“There’s definitely going to be changes in the health care delivery system. We can’t just continue to squeeze providers to say this is how we are going to save money. It’s forcing health care providers … into some very different actions that in most people’s opinion is unhealthy … At some point or another we have to be responsible or have a part of the responsibility of what is going on. Way too often, people pull out their insurance card.”
These words were spoken by U.S. Rep. Bill Huizenga, a Republican from Zeeland, Michigan. He went to give an example of what he appears to believe is “taking responsibility” for his family’s health care costs:
“I don’t know the difference or cost between an X-Ray or an MRI or CT Scan. I might make a little different decision if I did know (what) some of those costs were and those costs came back to me.”
The father of five offered a personal example of how this shift might play out. He says his youngest son fell and injured his arm. Not sure if it was sprained or broken, he and his wife decided to wait until the next morning to take the 10-year-old to the doctor’s office, instead of going to the emergency room that night. The arm was broken.

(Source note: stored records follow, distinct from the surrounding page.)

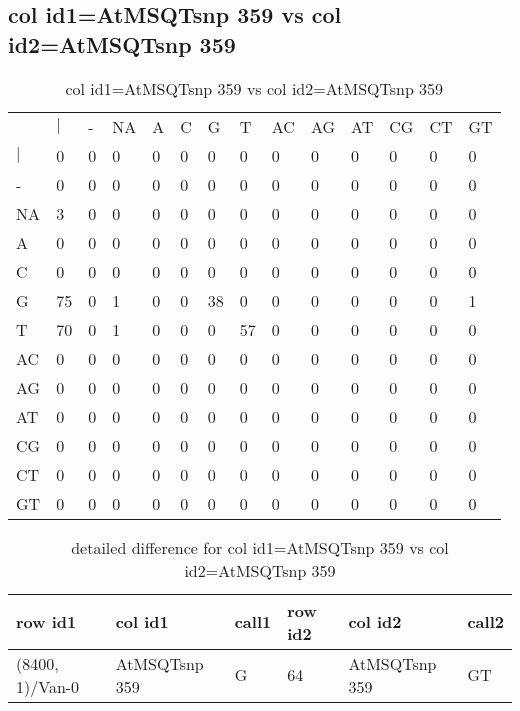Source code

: \subsection{col id1=AtMSQTsnp 359 vs col id2=AtMSQTsnp 359}
\begin{center}
\begin{longtable}{|l|l|l|l|l|l|l|l|l|l|l|l|l|l|}
\caption{col id1=AtMSQTsnp 359 vs col id2=AtMSQTsnp 359} \label{table_dm686}\\
\hline
\\
\hline
&$|$&-&NA&A&C&G&T&AC&AG&AT&CG&CT&GT\\
$|$&0&0&0&0&0&0&0&0&0&0&0&0&0\\
-&0&0&0&0&0&0&0&0&0&0&0&0&0\\
NA&3&0&0&0&0&0&0&0&0&0&0&0&0\\
A&0&0&0&0&0&0&0&0&0&0&0&0&0\\
C&0&0&0&0&0&0&0&0&0&0&0&0&0\\
G&75&0&1&0&0&38&0&0&0&0&0&0&1\\
T&70&0&1&0&0&0&57&0&0&0&0&0&0\\
AC&0&0&0&0&0&0&0&0&0&0&0&0&0\\
AG&0&0&0&0&0&0&0&0&0&0&0&0&0\\
AT&0&0&0&0&0&0&0&0&0&0&0&0&0\\
CG&0&0&0&0&0&0&0&0&0&0&0&0&0\\
CT&0&0&0&0&0&0&0&0&0&0&0&0&0\\
GT&0&0&0&0&0&0&0&0&0&0&0&0&0\\
\hline
\end{longtable}
\end{center}

\begin{center}
\begin{longtable}{|l|l|l|l|l|l|}
\caption{detailed difference for col id1=AtMSQTsnp 359 vs col id2=AtMSQTsnp 359} \label{table_dm687}\\
\hline
row id1&col id1&call1&row id2&col id2&call2\\
\hline
(8400, 1)/Van-0&AtMSQTsnp 359&G&64&AtMSQTsnp 359&GT\\
\hline
\end{longtable}
\end{center}

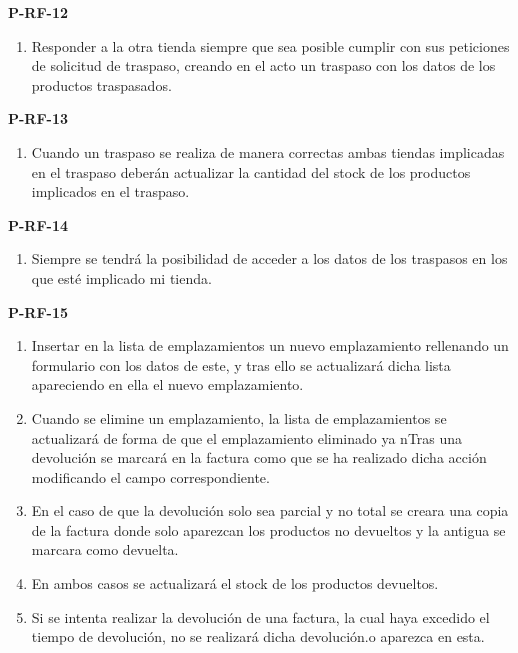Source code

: \textbf{P-RF-12}
\begin{enumerate}
	\item Responder a la otra tienda siempre que sea posible cumplir con sus peticiones de solicitud de traspaso, creando en el acto un traspaso con los datos de los productos traspasados.
\end{enumerate}

\textbf{P-RF-13}
\begin{enumerate}
	\item Cuando un traspaso se realiza de manera correctas ambas tiendas implicadas en el traspaso deberán actualizar la cantidad del stock de los productos implicados en el traspaso.
\end{enumerate}

\textbf{P-RF-14}
\begin{enumerate}
	\item Siempre se tendrá la posibilidad de acceder a los datos de los traspasos en los que esté implicado mi tienda.
\end{enumerate}

\textbf{P-RF-15}
\begin{enumerate}
	\item Insertar en la lista de emplazamientos un nuevo emplazamiento rellenando un formulario con los datos de este, y tras ello se actualizará dicha lista apareciendo en ella el nuevo emplazamiento.
	\item Cuando se elimine un emplazamiento, la lista de emplazamientos se actualizará de forma de que el emplazamiento eliminado ya nTras una devolución se marcará en la factura como que se ha realizado dicha acción modificando el campo correspondiente.
	\item En el caso de que la devolución solo sea parcial y no total se creara una copia de la factura donde solo aparezcan los productos no devueltos y la antigua se marcara como devuelta.
	\item En ambos casos se actualizará el stock de los productos devueltos.
	\item Si se intenta realizar la devolución de una factura, la cual haya excedido el tiempo de devolución, no se realizará dicha devolución.o aparezca en esta.
\end{enumerate}

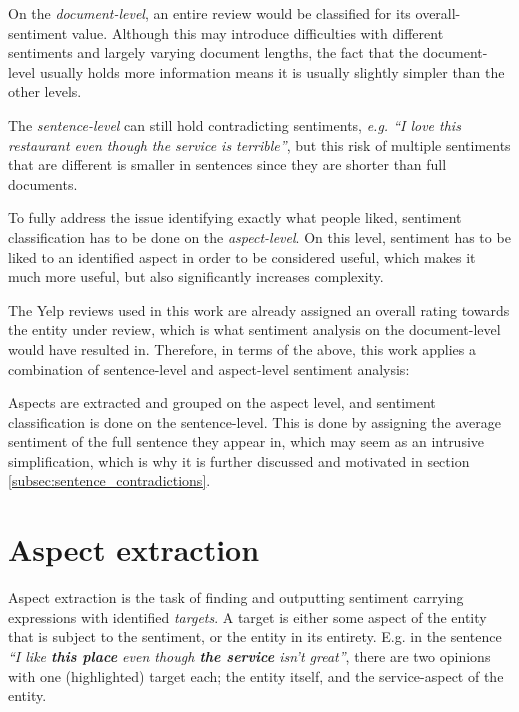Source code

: \documentclass[a4paper,11pt]{kth-mag}
\begin{document}
On the \emph{document-level}, an entire review would be classified for
its overall-sentiment value\cite[Chapter~1.2]{liu2012sentiment}.
Although this may introduce difficulties with different sentiments
and largely varying document lengths, the fact that the document-level usually holds more information
means it is usually slightly simpler than the other levels.

The \emph{sentence-level} can still hold contradicting sentiments,
\emph{e.g. ``I love this restaurant even though the service is terrible''},
but this risk of multiple sentiments that are different is smaller in sentences
since they are shorter than full documents.

To fully address the issue identifying exactly what people liked,
sentiment classification has to be done on the \emph{aspect-level}.
On this level, sentiment has to be liked to an identified aspect in order to be considered
useful, which makes it much more useful, but also significantly increases complexity\cite[Chapter~1.2]{liu2012sentiment}.

The Yelp reviews used in this work are already assigned an overall rating towards the entity under
review, which is what sentiment analysis on the document-level would have resulted in.
Therefore, in terms of the above, this work applies a combination of sentence-level and aspect-level
sentiment analysis:

Aspects are extracted and grouped on the aspect level, and sentiment classification is done on
the sentence-level. This is done by assigning the average sentiment of the full sentence they appear in,
which may seem as an intrusive simplification, which is why it is
further discussed and motivated in section \ref{subsec:sentence_contradictions}.







\chapter{Aspect extraction}

Aspect extraction is the task of finding and outputting sentiment carrying expressions
with identified \emph{targets}. A target is either some aspect of the entity that is
subject to the sentiment, or the entity in its entirety. E.g. in the sentence
\emph{``I like \textbf{this place} even though \textbf{the service} isn't great''},
there are two opinions with one (highlighted) target each; the entity itself, and the
service-aspect of the entity.
\end{document}
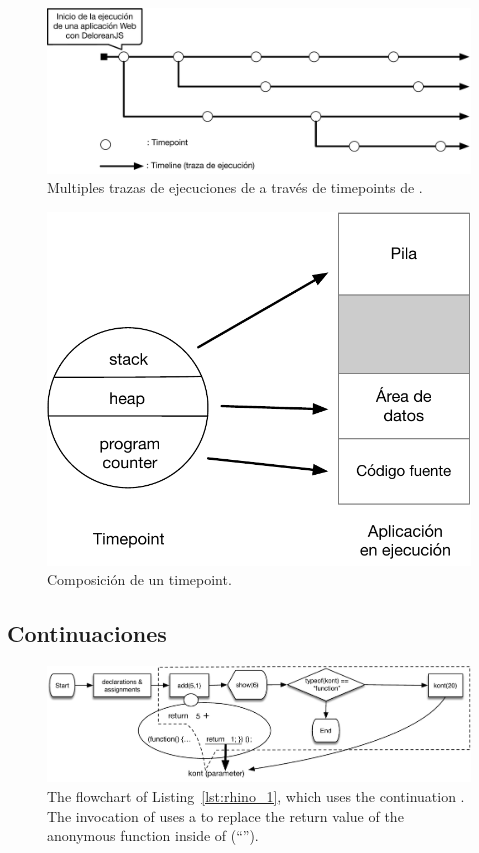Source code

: \documentclass[conference]{IEEEtran}
\begin{document}
\begin{figure}[t]
\begin{center}
\includegraphics[width=.5\linewidth]{fig-timeline}
\caption{Multiples trazas de ejecuciones de a trav\'es de timepoints de \deloreanjs.}
\label{fig:timeline}
\end{center}
\end{figure}


\begin{figure}[t]
\begin{center}
\includegraphics[width=.5\linewidth]{fig-timepoint}
\caption{Composici\'on de un timepoint.}
\label{fig:timepoint}
\end{center}
\end{figure}




\subsection{Continuaciones}
\label{sec:continuaciones}


\begin{figure}[t]
\begin{center}
\includegraphics[width=.7\linewidth]{fig-kont}
\caption{The flowchart of Listing~\ref{lst:rhino_1}, which uses the continuation
  . The invocation of  uses a  to replace the
  return value of the anonymous function inside of  (\ie ``'').}
\label{fig:kont}
\end{center}
\end{figure}
\end{document}

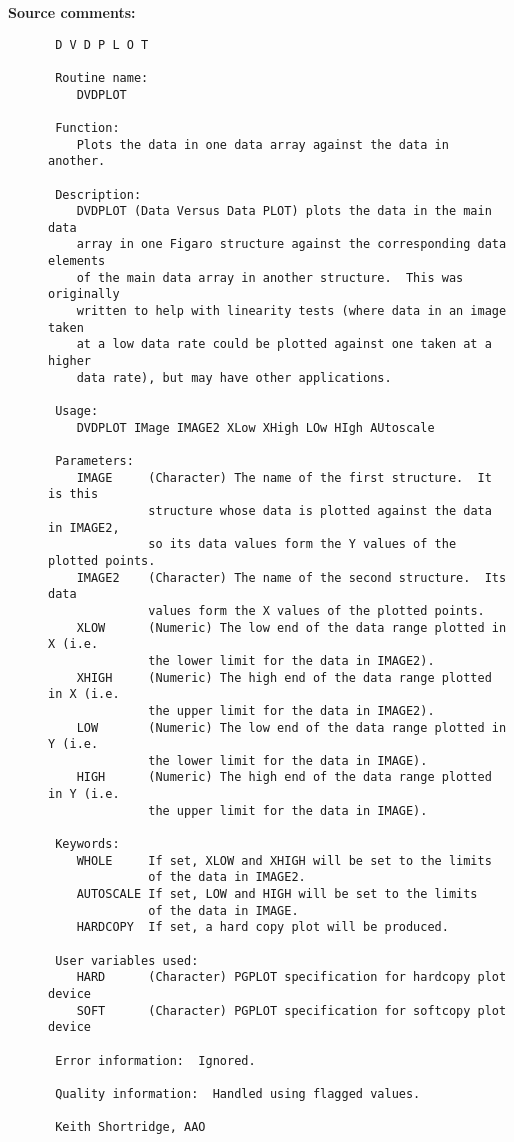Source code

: \begin{description}
\item [{\bf Source comments:}]
\begin{verbatim}
 D V D P L O T

 Routine name:
    DVDPLOT

 Function:
    Plots the data in one data array against the data in another.

 Description:
    DVDPLOT (Data Versus Data PLOT) plots the data in the main data
    array in one Figaro structure against the corresponding data elements
    of the main data array in another structure.  This was originally
    written to help with linearity tests (where data in an image taken
    at a low data rate could be plotted against one taken at a higher
    data rate), but may have other applications.

 Usage:
    DVDPLOT IMage IMAGE2 XLow XHigh LOw HIgh AUtoscale

 Parameters:
    IMAGE     (Character) The name of the first structure.  It is this
              structure whose data is plotted against the data in IMAGE2,
              so its data values form the Y values of the plotted points.
    IMAGE2    (Character) The name of the second structure.  Its data
              values form the X values of the plotted points.
    XLOW      (Numeric) The low end of the data range plotted in X (i.e.
              the lower limit for the data in IMAGE2).
    XHIGH     (Numeric) The high end of the data range plotted in X (i.e.
              the upper limit for the data in IMAGE2).
    LOW       (Numeric) The low end of the data range plotted in Y (i.e.
              the lower limit for the data in IMAGE).
    HIGH      (Numeric) The high end of the data range plotted in Y (i.e.
              the upper limit for the data in IMAGE).

 Keywords:
    WHOLE     If set, XLOW and XHIGH will be set to the limits
              of the data in IMAGE2.
    AUTOSCALE If set, LOW and HIGH will be set to the limits
              of the data in IMAGE.
    HARDCOPY  If set, a hard copy plot will be produced.

 User variables used:
    HARD      (Character) PGPLOT specification for hardcopy plot device
    SOFT      (Character) PGPLOT specification for softcopy plot device

 Error information:  Ignored.

 Quality information:  Handled using flagged values.

 Keith Shortridge, AAO
\end{verbatim}
\end{description}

“We took every precaution but decided to go in the next morning (because of) the cost difference,” Huizenga said. “If he had been more seriously injured, we would have taken him in. … When it (comes to) those type of things, do you keep your child home from school and take him the next morning to the doctor because of a cold or a flu, versus take him into the emergency room? If you don’t have a cost difference, you’ll make different decisions.“
If, like me, your first reaction to this is, “WHAT???!“, you’re not alone. Huizenga is being eviscerated in the comments section of the linked MLive article for endangering his son’s life, not to mention forcing the young boy to suffer in agony overnight so his dad didn’t have to avail himself of the taxpayer-funded health insurance his family enjoys as a U.S. Congressman. People point out that the child could have developed a life threatening blood clot or worse. Some are calling it child abuse.
And, by the way, just so we’re all clear on this, having broken arm is not even close to being in the same ballpark as having “a cold or a flu.”
The problem with our health care system is NOT that people go to the doctor too quickly or that they use their health insurance when they or one of their family members are injured or sick. It’s that insurance companies are for-profit entities with little to no incentive to hold down the cost of health care. America has some of the highest health care costs in the industrial world but we are far from #1 when it comes to health care outcomes. What we DO have is a health insurance industry that makes a whole lot of profit for its shareholders.
While the Affordable Care Act keeps insurance companies in the driver’s seat, there are at least controls in place to prevent runaway premium inflation and there’s also the simple fact that millions of Americans who didn’t have the “luxury” of health insurance that Rep. Huizenga enjoys are now covered. In fact, if it is repealed, the number of kids without coverage will increase by about 4 million.
None of this is stopping Rep. Huizenga from his crusade to repeal the ACA. But it’s disgusting and immoral that he’s using his own callous and cruel response to his son’s broken arm as an example of how people thrown off their health insurance by Republicans killing off Obamacare should respond to their own health crises. And those of their children.